Olanlar olmuş işte. Türkiye’de yine operasyon olmuş, 59 ilde 704 kişi için gözaltı kararı verilmiş. Suçları hapisteki insanların ailelerine yardım etmekmiş. Polis baskınlarının videolarını da yayınlamışlar. Eldivenli memurlar mutfaktaki kutuları uyuşturucu arama hassasiyetiyle arıyorlar. Keklerin, çikolataların, pirinçlerin, kitapların aralarına gizlenmiş paraları bulup suç delili olarak diziyorlar. Ayakkabı kutularındaki rüşvet paralarını unutturmaya çalışmakla yetinmiyor, üstüne bir de çikolata paketlerinin arasına gizlenen yardım paralarını en büyük cürüm olarak gösteriyorlar. İşin daha da can yakan tarafı bu utanç verici sahneler için kimselerin sesinin çıkmaması.

Cahit Koytak; 

“Susacağın zaman, güzel susmasını,
Büyük susmasını, sıkı susmasını bilirsen, halkım,
Sen susunca taşlardan su sızmaya başlar;
Hırsından ağlamak isteyip de ağlayamayan
Ergenlerin sıkılı yumrukları gibi,
Taşlardan şiir
Ve sessizlikten hakikat sızmaya başlar”

demişti. Bizim millet susmasını bile beceremedi, tüm bu yapılanlara oh olsun dedi, alkış tuttu. Hal böyle olunca ne taşlardan su sızdı ne sessizlikten hakikat. Fuzuli haklıymış galiba, “aldanma ki şair sözü elbet yalandır”… 
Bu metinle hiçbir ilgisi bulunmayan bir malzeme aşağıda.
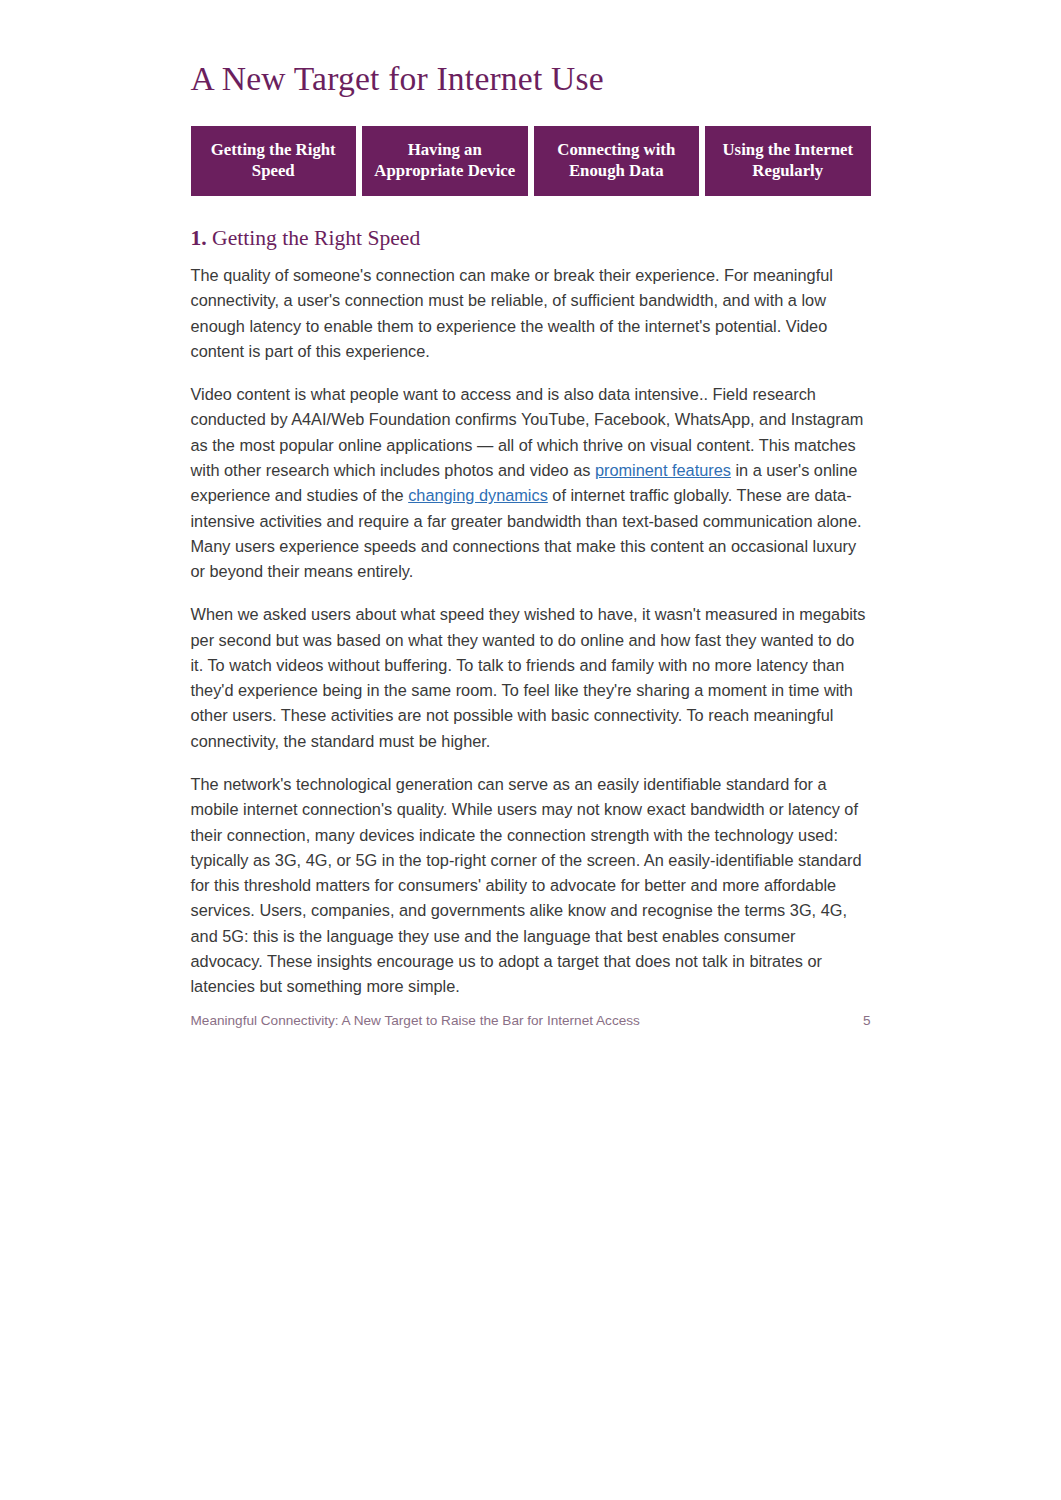A New Target for Internet Use
Getting the Right Speed
Having an Appropriate Device
Connecting with Enough Data
Using the Internet Regularly
1. Getting the Right Speed
The quality of someone's connection can make or break their experience. For meaningful connectivity, a user's connection must be reliable, of sufficient bandwidth, and with a low enough latency to enable them to experience the wealth of the internet's potential. Video content is part of this experience.
Video content is what people want to access and is also data intensive.. Field research conducted by A4AI/Web Foundation confirms YouTube, Facebook, WhatsApp, and Instagram as the most popular online applications — all of which thrive on visual content. This matches with other research which includes photos and video as prominent features in a user's online experience and studies of the changing dynamics of internet traffic globally. These are data-intensive activities and require a far greater bandwidth than text-based communication alone. Many users experience speeds and connections that make this content an occasional luxury or beyond their means entirely.
When we asked users about what speed they wished to have, it wasn't measured in megabits per second but was based on what they wanted to do online and how fast they wanted to do it. To watch videos without buffering. To talk to friends and family with no more latency than they'd experience being in the same room. To feel like they're sharing a moment in time with other users. These activities are not possible with basic connectivity. To reach meaningful connectivity, the standard must be higher.
The network's technological generation can serve as an easily identifiable standard for a mobile internet connection's quality. While users may not know exact bandwidth or latency of their connection, many devices indicate the connection strength with the technology used: typically as 3G, 4G, or 5G in the top-right corner of the screen. An easily-identifiable standard for this threshold matters for consumers' ability to advocate for better and more affordable services. Users, companies, and governments alike know and recognise the terms 3G, 4G, and 5G: this is the language they use and the language that best enables consumer advocacy. These insights encourage us to adopt a target that does not talk in bitrates or latencies but something more simple.
Meaningful Connectivity: A New Target to Raise the Bar for Internet Access 5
Keyfimiz kaçık vardık inşaata. Bezgin bezgin işe koyulduk. Kovanın içerisinde çimentoyu karmış duvara sürmeye hazırlanıyordum ki binanın içinde önceden hiç duymadığım bir ses aralıksız duyulmaya başlandı. İşçiler merdivene doğru koşturuyorlardı. İçlerinden beri beni hâlâ çalışırken görünce dışarı çıkmam gerektiğini söyledi. Elimdeki malayı öylece bırakıp yan dairede çalışan Levent’in yanına vardım. O, işe başlamıştı bile. Derken ses bize doğru yaklaştı yaklaştı ve göründü.
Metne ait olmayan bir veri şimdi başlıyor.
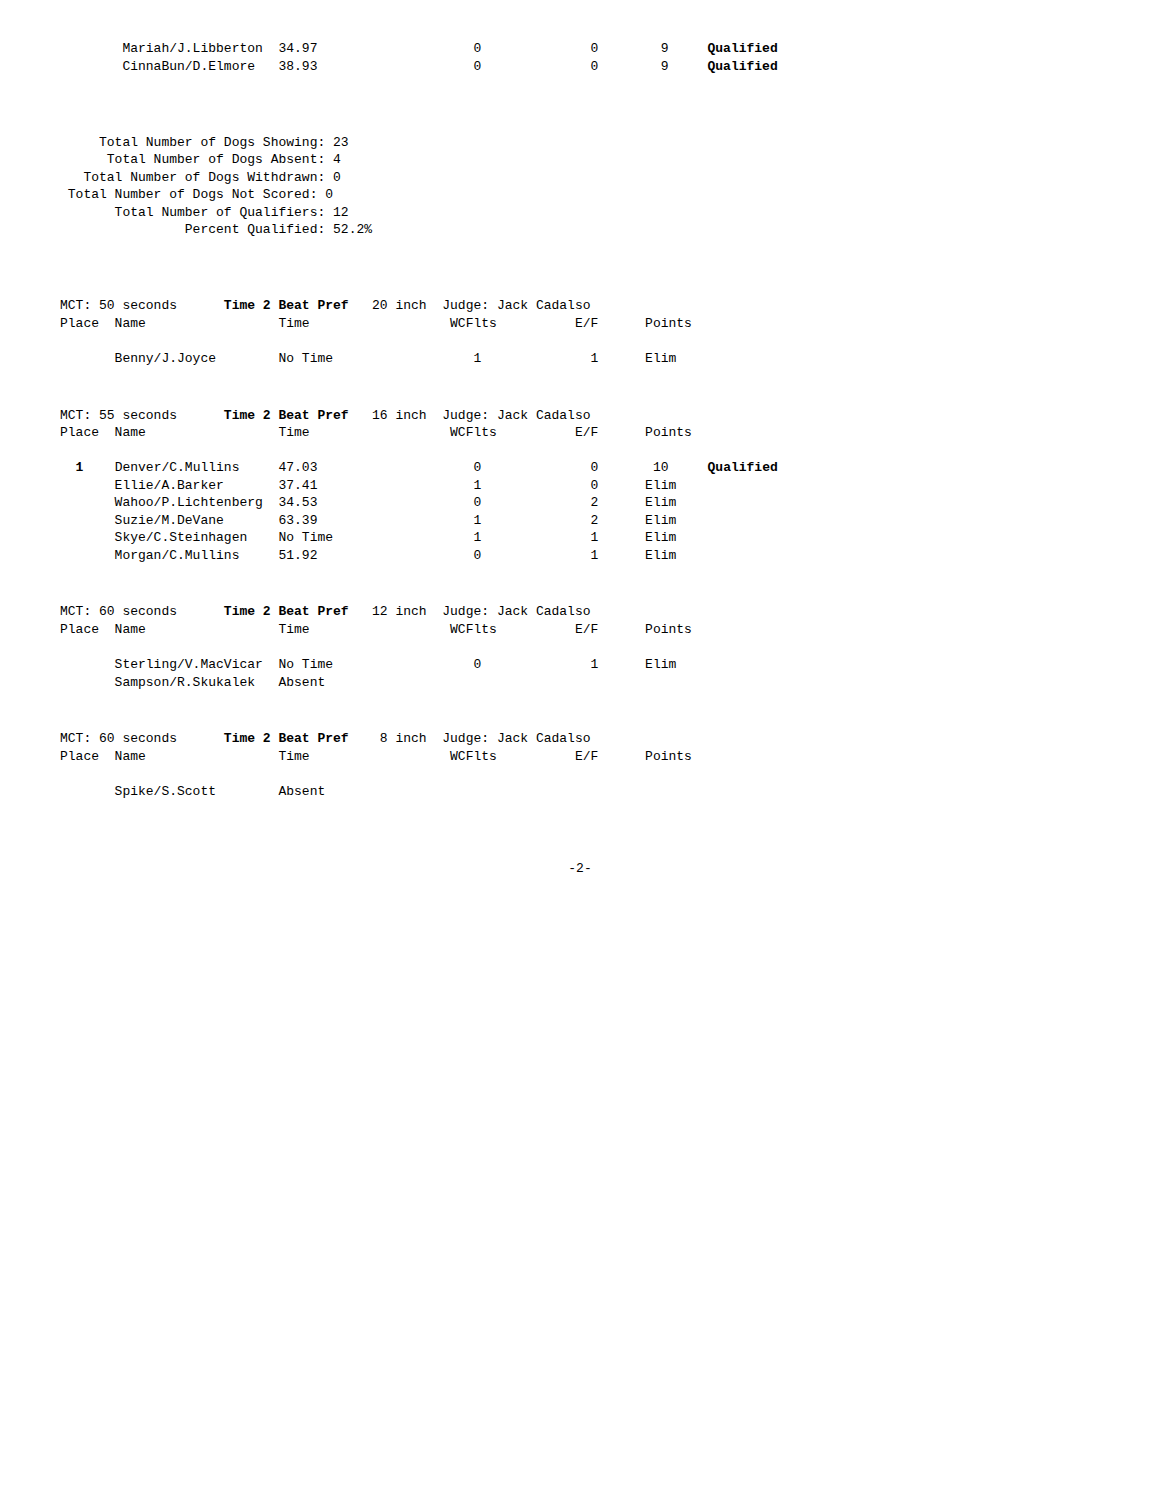Mariah/J.Libberton  34.97                    0              0        9     Qualified
        CinnaBun/D.Elmore   38.93                    0              0        9     Qualified
     Total Number of Dogs Showing: 23
      Total Number of Dogs Absent: 4
   Total Number of Dogs Withdrawn: 0
 Total Number of Dogs Not Scored: 0
       Total Number of Qualifiers: 12
                Percent Qualified: 52.2%
MCT: 50 seconds      Time 2 Beat Pref   20 inch  Judge: Jack Cadalso
Place  Name                 Time                  WCFlts          E/F      Points

       Benny/J.Joyce        No Time                  1              1      Elim
MCT: 55 seconds      Time 2 Beat Pref   16 inch  Judge: Jack Cadalso
Place  Name                 Time                  WCFlts          E/F      Points

  1    Denver/C.Mullins     47.03                    0              0       10     Qualified
       Ellie/A.Barker       37.41                    1              0      Elim
       Wahoo/P.Lichtenberg  34.53                    0              2      Elim
       Suzie/M.DeVane       63.39                    1              2      Elim
       Skye/C.Steinhagen    No Time                  1              1      Elim
       Morgan/C.Mullins     51.92                    0              1      Elim
MCT: 60 seconds      Time 2 Beat Pref   12 inch  Judge: Jack Cadalso
Place  Name                 Time                  WCFlts          E/F      Points

       Sterling/V.MacVicar  No Time                  0              1      Elim
       Sampson/R.Skukalek   Absent
MCT: 60 seconds      Time 2 Beat Pref    8 inch  Judge: Jack Cadalso
Place  Name                 Time                  WCFlts          E/F      Points

       Spike/S.Scott        Absent
-2-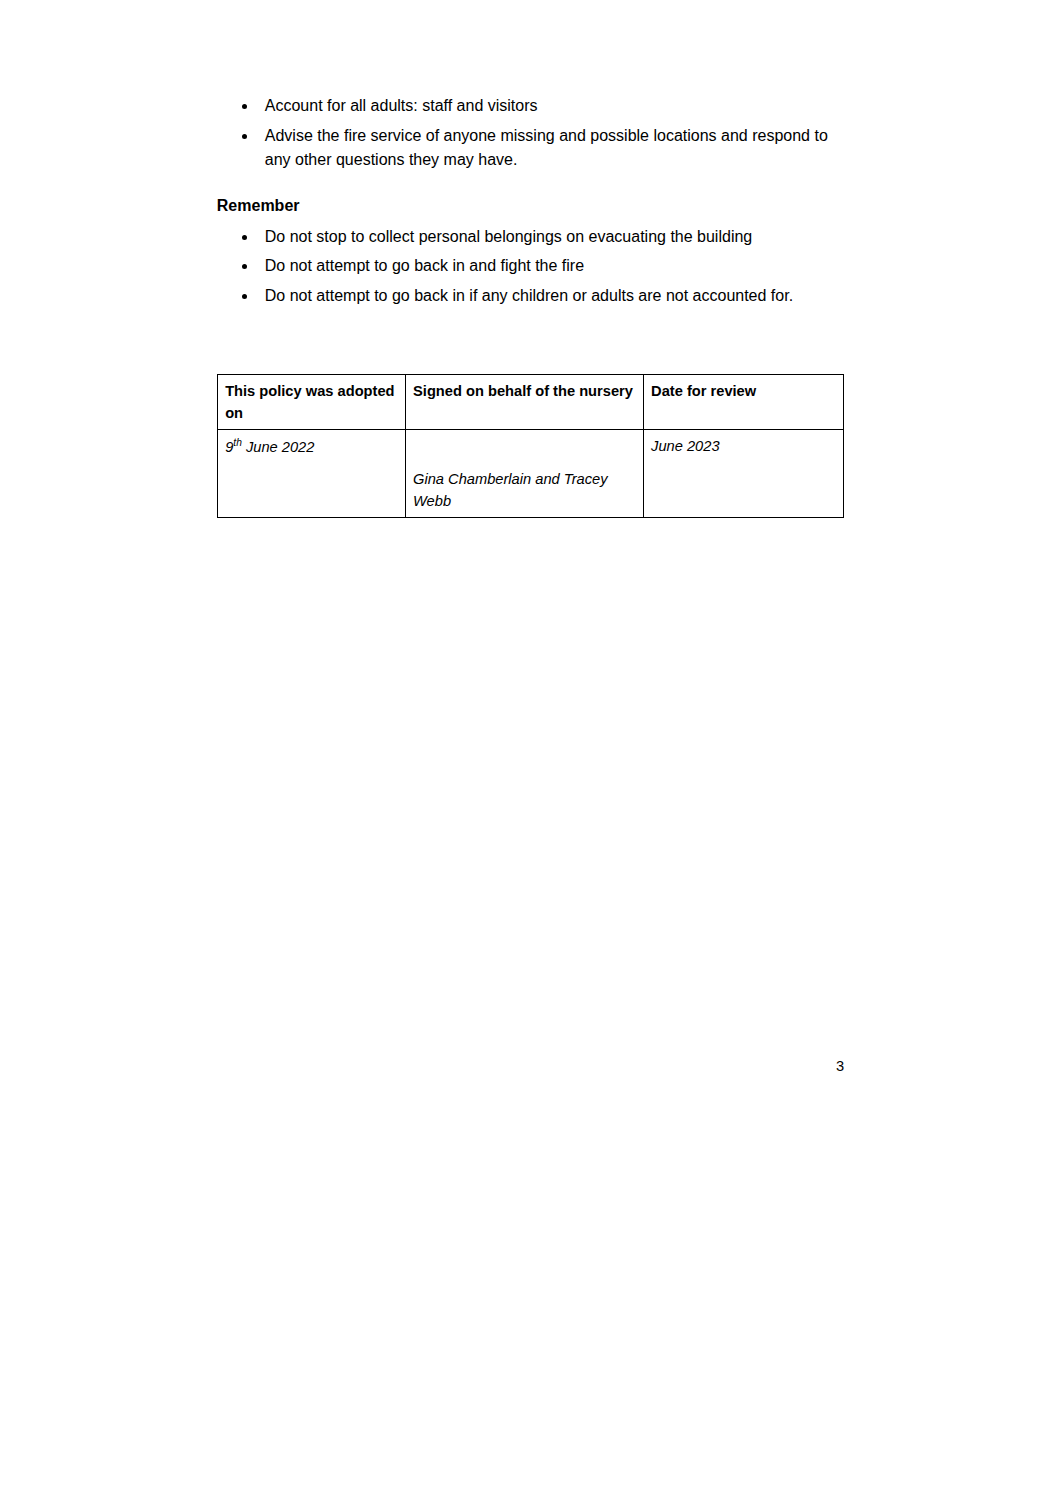Account for all adults: staff and visitors
Advise the fire service of anyone missing and possible locations and respond to any other questions they may have.
Remember
Do not stop to collect personal belongings on evacuating the building
Do not attempt to go back in and fight the fire
Do not attempt to go back in if any children or adults are not accounted for.
| This policy was adopted on | Signed on behalf of the nursery | Date for review |
| --- | --- | --- |
| 9 th June 2022 | Gina Chamberlain and Tracey Webb | June 2023 |
3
Şantiye şefi elindeki havalı kornayı İsrafil’in suru gibi öttürüp “Go out, go out!” diye bağırarak katları dolaşıyordu. Gerçek mi tatbikat mı derken burnumuza insanı bir anda soluksuz bırakabileceğini hissettiren o koku doldu, gaz kokusu. Allah’tan o anda montlarımızı ve arabanın anahtarını almayı akıl edebildik. Onun dışında her şeyi olduğu gibi bıraktık. Yemekte ocağımız olsa onu da öyle bırakıp çıkacaktık. Onuncu kattan aşağı patır patır indik. 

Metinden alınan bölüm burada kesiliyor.